Your instructions -> Edit the records from the first line through the line containing "Bjerre, 1987 im", replacing "dientes" with "muelas" and leaving everything else unchanged.

Entries supplied ->
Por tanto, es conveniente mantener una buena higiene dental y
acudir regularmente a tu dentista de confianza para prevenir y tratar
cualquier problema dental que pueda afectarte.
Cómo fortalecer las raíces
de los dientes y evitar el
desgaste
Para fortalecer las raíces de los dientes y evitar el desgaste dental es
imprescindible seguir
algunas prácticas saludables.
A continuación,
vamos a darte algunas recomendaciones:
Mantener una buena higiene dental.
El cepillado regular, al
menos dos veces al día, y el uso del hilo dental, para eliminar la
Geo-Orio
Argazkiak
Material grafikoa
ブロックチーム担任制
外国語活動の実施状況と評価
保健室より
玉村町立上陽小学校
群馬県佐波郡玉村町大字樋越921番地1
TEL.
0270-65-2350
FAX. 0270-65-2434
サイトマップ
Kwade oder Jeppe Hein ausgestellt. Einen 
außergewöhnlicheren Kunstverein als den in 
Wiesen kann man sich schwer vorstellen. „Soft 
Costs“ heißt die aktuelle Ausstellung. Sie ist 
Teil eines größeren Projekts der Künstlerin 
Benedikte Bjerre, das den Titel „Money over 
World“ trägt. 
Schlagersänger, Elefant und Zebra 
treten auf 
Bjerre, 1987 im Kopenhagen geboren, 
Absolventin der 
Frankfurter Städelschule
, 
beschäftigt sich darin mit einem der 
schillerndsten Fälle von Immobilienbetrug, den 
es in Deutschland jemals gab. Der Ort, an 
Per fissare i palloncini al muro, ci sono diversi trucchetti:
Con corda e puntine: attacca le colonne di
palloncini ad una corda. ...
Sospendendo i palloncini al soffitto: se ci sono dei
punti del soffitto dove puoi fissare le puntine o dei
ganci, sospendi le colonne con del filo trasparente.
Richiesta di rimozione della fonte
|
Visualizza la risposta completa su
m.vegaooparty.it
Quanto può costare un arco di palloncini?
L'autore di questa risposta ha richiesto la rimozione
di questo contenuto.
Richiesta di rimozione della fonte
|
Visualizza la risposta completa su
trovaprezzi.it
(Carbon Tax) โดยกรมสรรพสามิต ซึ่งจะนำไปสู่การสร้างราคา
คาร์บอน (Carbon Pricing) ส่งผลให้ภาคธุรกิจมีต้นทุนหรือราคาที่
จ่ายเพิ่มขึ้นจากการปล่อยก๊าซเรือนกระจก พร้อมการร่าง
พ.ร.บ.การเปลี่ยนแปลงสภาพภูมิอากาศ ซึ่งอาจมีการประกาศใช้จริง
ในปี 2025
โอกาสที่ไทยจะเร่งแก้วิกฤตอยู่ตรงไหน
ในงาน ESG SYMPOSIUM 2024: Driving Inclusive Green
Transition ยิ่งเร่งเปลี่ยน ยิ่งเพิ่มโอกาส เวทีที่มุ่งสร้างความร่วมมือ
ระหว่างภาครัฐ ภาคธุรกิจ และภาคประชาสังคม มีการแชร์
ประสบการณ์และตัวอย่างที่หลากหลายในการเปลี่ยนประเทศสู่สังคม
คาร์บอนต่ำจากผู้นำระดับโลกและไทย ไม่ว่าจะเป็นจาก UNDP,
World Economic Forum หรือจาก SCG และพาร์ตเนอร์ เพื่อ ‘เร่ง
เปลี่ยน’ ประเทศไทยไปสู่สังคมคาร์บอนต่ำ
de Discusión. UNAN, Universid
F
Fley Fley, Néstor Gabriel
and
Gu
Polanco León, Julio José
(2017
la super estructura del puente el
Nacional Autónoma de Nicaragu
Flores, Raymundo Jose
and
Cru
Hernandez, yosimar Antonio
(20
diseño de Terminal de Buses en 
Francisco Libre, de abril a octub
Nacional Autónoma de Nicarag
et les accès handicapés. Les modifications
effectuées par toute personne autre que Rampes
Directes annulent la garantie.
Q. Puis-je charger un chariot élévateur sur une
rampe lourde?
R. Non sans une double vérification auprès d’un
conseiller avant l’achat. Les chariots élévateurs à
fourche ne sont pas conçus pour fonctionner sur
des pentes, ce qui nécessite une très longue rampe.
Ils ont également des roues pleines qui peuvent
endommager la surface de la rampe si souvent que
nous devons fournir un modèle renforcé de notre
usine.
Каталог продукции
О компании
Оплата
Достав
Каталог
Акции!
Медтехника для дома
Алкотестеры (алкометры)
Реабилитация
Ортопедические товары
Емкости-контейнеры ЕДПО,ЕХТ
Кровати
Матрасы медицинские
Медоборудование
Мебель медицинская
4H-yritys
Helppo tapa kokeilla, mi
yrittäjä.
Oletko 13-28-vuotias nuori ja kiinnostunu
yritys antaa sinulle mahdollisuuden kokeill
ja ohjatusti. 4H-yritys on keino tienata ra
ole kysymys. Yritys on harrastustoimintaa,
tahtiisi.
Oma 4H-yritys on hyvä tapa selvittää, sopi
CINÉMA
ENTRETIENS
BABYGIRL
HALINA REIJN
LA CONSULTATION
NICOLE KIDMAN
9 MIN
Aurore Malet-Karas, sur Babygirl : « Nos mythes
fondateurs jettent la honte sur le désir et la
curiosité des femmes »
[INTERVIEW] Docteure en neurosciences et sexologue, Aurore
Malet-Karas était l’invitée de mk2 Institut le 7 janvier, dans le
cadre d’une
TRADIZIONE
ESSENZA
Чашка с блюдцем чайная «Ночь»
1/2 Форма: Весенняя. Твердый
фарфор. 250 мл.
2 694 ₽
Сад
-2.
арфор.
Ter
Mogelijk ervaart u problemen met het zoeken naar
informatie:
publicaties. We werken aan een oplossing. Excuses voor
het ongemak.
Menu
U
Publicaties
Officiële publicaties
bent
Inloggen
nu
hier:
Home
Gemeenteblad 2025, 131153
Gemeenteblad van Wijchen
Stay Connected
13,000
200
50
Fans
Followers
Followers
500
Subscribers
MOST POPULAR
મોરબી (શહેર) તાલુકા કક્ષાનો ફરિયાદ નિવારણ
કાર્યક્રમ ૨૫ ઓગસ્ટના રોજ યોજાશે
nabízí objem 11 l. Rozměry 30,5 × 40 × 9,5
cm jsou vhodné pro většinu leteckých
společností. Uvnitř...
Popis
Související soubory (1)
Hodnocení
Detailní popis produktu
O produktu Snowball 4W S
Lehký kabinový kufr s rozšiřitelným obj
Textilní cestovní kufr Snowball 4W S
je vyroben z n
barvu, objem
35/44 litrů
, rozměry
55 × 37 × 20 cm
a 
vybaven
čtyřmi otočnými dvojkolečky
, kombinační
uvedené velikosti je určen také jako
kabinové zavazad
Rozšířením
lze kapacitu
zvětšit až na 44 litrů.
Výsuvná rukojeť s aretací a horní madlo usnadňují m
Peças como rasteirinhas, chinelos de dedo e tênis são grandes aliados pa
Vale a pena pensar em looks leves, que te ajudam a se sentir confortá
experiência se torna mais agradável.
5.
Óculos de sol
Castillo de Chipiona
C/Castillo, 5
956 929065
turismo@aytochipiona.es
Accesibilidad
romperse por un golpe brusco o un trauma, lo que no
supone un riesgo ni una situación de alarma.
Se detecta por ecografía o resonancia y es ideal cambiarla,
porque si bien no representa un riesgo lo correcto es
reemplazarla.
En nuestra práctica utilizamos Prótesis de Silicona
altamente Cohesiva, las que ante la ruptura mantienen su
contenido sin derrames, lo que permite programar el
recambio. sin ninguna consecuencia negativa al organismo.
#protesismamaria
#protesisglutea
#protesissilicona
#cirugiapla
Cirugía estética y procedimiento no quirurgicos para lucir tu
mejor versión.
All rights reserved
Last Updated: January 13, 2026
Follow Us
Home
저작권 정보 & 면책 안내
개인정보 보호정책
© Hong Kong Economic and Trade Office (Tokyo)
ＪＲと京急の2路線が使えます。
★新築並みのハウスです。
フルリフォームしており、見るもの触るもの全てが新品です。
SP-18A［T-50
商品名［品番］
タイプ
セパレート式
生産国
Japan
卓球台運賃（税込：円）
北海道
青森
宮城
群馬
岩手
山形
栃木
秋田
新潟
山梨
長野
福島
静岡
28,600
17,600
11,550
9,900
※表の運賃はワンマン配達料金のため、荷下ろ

Written solution ->
Por tanto, es conveniente mantener una buena higiene dental y
acudir regularmente a tu dentista de confianza para prevenir y tratar
cualquier problema dental que pueda afectarte.
Cómo fortalecer las raíces
de los muelas y evitar el
desgaste
Para fortalecer las raíces de los muelas y evitar el desgaste dental es
imprescindible seguir
algunas prácticas saludables.
A continuación,
vamos a darte algunas recomendaciones:
Mantener una buena higiene dental.
El cepillado regular, al
menos dos veces al día, y el uso del hilo dental, para eliminar la
Geo-Orio
Argazkiak
Material grafikoa
ブロックチーム担任制
外国語活動の実施状況と評価
保健室より
玉村町立上陽小学校
群馬県佐波郡玉村町大字樋越921番地1
TEL.
0270-65-2350
FAX. 0270-65-2434
サイトマップ
Kwade oder Jeppe Hein ausgestellt. Einen 
außergewöhnlicheren Kunstverein als den in 
Wiesen kann man sich schwer vorstellen. „Soft 
Costs“ heißt die aktuelle Ausstellung. Sie ist 
Teil eines größeren Projekts der Künstlerin 
Benedikte Bjerre, das den Titel „Money over 
World“ trägt. 
Schlagersänger, Elefant und Zebra 
treten auf 
Bjerre, 1987 im Kopenhagen geboren, 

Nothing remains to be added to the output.